Who is Paul Whelan, the ex-US Marine jailed in Russia?
According to the Russian authorities, he is a US spy. According to his family, he is simply a man who wanted to attend a friend's wedding.
So what do we know about Paul Whelan, the 50-year-old who has been convicted and given a 16-year jail sentence after being arrested in Moscow on suspicion of spying 18 months ago?
Mr Whelan is a citizen of four countries - the US, Canada, the UK and the Irish Republic.
From Novi, Michigan, he was born in Canada to British parents and moved to the US as a child.
Military records show he joined the US Marine Reserves in 1994, about six years after he had reportedly begun work as a police officer in Michigan.
He started as an IT project manager for a company called Kelly Services in the early 2000s, but deployed with the marines within a couple of years on the first of two tours to Iraq, in 2004 and then 2006.
It was while serving in the marines that he made his first trip to Russia, a visit he detailed on his website, which has been shut down. Sharing pictures of the visit, he said he had a "quite enjoyable time" exploring the cities of Moscow and St Petersburg.
But in 2008 Mr Whelan, who had achieved the rank of staff sergeant, was discharged from the marines for bad conduct.
The Pentagon, which released his records, said the charges related to larceny. CNN reports he was accused of using someone else's social security number, and "writing bad cheques".

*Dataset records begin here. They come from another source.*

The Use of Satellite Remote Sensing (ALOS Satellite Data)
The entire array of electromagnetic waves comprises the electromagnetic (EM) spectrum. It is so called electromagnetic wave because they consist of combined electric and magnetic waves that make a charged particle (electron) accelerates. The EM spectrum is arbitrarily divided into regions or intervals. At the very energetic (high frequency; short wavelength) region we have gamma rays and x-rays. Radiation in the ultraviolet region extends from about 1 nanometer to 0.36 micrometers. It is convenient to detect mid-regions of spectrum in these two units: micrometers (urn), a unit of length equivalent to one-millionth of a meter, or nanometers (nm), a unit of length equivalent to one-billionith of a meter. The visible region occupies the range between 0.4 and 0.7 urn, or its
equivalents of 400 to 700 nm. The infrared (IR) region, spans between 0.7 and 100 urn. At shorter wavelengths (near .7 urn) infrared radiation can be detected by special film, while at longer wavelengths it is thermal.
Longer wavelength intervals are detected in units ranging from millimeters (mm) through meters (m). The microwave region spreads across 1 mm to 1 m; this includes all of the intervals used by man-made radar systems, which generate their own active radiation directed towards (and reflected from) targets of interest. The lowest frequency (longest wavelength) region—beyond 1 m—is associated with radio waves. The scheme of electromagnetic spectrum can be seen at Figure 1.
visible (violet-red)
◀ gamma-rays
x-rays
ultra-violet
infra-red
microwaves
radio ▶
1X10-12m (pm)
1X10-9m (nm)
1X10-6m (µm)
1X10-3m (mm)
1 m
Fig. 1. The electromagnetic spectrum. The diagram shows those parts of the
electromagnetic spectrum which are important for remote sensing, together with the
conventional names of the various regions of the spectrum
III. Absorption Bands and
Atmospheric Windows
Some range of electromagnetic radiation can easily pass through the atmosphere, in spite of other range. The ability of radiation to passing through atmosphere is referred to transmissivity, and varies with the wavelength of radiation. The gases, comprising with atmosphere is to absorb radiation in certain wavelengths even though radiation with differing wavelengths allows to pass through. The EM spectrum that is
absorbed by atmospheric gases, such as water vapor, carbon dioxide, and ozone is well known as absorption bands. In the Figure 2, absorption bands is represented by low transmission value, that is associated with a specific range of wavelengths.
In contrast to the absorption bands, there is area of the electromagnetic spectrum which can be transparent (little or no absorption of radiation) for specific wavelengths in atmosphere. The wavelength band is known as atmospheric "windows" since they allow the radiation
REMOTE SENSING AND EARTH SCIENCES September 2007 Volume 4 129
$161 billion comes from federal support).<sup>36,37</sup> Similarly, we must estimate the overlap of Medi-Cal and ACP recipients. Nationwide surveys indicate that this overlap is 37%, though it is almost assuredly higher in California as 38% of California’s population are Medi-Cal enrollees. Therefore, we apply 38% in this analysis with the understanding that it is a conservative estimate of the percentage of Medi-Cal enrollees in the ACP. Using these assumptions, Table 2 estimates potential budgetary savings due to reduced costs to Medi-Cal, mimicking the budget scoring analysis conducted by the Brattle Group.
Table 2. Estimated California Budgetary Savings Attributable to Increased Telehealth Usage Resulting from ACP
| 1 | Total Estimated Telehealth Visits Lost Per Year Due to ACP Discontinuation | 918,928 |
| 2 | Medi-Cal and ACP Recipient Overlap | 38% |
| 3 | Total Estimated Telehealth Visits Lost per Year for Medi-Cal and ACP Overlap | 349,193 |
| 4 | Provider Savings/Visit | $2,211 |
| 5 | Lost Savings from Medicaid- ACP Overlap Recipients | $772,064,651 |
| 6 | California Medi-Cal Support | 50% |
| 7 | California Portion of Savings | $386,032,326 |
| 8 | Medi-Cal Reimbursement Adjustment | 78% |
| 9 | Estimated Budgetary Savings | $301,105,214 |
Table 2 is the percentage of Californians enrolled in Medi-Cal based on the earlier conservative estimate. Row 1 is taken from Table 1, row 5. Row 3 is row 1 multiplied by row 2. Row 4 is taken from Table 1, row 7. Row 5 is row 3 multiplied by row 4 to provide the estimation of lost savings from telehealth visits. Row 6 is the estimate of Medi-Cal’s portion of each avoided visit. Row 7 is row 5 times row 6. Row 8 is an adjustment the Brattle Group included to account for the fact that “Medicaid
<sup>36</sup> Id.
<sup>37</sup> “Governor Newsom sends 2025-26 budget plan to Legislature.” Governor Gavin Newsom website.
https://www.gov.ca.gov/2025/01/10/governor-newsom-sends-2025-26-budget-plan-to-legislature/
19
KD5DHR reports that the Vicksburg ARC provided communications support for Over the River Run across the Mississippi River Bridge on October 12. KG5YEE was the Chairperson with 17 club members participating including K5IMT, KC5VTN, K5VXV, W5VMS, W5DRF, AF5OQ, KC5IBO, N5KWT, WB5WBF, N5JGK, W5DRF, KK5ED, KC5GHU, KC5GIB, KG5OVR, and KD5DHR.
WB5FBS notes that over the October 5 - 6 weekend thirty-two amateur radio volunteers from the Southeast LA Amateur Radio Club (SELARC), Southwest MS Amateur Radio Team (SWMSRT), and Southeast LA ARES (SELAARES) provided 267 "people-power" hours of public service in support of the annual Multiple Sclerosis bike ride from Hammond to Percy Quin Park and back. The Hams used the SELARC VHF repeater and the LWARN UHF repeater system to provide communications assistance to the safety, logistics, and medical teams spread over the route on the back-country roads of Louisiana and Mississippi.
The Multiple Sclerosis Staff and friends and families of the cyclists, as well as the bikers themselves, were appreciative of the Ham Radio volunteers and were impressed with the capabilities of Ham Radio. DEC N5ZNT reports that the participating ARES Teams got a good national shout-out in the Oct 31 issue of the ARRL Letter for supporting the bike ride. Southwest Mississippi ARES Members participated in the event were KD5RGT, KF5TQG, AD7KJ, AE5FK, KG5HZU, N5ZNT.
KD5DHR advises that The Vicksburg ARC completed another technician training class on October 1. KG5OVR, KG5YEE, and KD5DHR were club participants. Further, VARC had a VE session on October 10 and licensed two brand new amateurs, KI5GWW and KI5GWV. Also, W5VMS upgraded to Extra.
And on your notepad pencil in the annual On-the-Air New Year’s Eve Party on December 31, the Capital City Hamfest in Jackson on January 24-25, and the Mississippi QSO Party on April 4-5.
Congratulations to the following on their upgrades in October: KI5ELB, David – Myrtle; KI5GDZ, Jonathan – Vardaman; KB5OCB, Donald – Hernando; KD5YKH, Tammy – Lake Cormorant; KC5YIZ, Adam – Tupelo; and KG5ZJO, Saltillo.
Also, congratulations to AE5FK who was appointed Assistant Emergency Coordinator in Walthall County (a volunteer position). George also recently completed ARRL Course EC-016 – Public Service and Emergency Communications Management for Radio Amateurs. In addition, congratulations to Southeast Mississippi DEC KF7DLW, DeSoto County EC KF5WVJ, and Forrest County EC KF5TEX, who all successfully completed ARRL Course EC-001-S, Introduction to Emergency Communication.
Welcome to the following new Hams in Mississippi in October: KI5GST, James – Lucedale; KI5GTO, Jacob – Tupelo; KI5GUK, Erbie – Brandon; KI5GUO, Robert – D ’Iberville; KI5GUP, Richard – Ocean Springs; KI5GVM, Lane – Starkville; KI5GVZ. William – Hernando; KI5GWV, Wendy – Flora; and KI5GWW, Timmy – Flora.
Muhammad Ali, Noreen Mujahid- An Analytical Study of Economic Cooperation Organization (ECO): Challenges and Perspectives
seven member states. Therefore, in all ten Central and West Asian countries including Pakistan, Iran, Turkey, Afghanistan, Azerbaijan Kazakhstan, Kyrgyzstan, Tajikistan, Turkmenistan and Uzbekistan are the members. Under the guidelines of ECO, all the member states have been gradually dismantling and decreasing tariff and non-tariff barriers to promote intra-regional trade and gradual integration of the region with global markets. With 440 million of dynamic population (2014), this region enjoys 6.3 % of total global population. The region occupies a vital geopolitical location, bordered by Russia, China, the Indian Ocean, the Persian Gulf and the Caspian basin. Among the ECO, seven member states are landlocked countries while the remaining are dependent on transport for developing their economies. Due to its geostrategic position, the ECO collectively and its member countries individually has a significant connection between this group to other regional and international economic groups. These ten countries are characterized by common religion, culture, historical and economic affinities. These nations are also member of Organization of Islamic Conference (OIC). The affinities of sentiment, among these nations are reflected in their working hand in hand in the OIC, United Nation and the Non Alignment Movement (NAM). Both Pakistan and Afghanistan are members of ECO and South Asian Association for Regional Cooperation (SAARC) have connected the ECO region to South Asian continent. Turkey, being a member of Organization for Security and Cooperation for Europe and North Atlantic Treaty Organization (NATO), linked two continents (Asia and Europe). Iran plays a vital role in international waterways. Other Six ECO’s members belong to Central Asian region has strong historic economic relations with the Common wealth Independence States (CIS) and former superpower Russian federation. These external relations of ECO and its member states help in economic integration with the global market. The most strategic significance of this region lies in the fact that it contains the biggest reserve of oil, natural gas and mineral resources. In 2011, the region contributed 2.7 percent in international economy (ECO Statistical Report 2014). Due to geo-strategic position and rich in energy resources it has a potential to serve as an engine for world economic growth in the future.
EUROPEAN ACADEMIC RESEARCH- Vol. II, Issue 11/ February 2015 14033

His family, it has emerged, were unaware of events.
Mr Whelan continued to work for Kelly Services, being promoted to senior manager of global security and investigations in 2010.
According to court documents, he was in charge of the company's campus security group, and his duties included managing and conducting investigations, as well as handling some purchasing.
He left the company in 2016, moving to become director of global security for US-based automotive components supplier BorgWarner.
Mr Whelan was "responsible for overseeing security" at facilities in Michigan and around the world, a company statement said. It does not have any facilities in Russia.
'Generous person and loyal friend'
Since his first visit in 2006, Mr Whelan made a number of other trips to Russia. He also reportedly set up a social media account on the Russian equivalent of Facebook, VKontakte.
It was due to his knowledge of Russia that he had been asked to attend the wedding of a fellow former marine in Moscow on 28 December, his brother David told the BBC's Newshour after his arrest.
"Paul is a very generous person and a very loyal friend and in that role, a friend of his had asked him to come to Russia and help with the wedding party," he explained.
"His experience of having already been to the Kremlin and having already walked around Red Square and navigating the metro, his friend felt Paul could assist a bunch of Americans who hadn't otherwise ever been to Moscow."
Russia's FSB state security agency says he was "caught spying" in Moscow.
There were uncorroborated reports he had been caught receiving a digital storage device containing a list of intelligence officials.
There was also speculation over other possible motives for the arrest - including a suggestion Mr Whelan was detained so he could be exchanged with Maria Butina, a Russian gun rights activist, who was jailed in the US in December 2018. She was deported back to Russia in October 2019.
David Whelan, meanwhile, has dismissed the allegations as nonsense.
"I can't imagine how someone with a law enforcement background who is also a former US Marine, and who is now working in corporate security and is also aware of the risks of travel, would have broken any law let alone the law related to espionage," he said.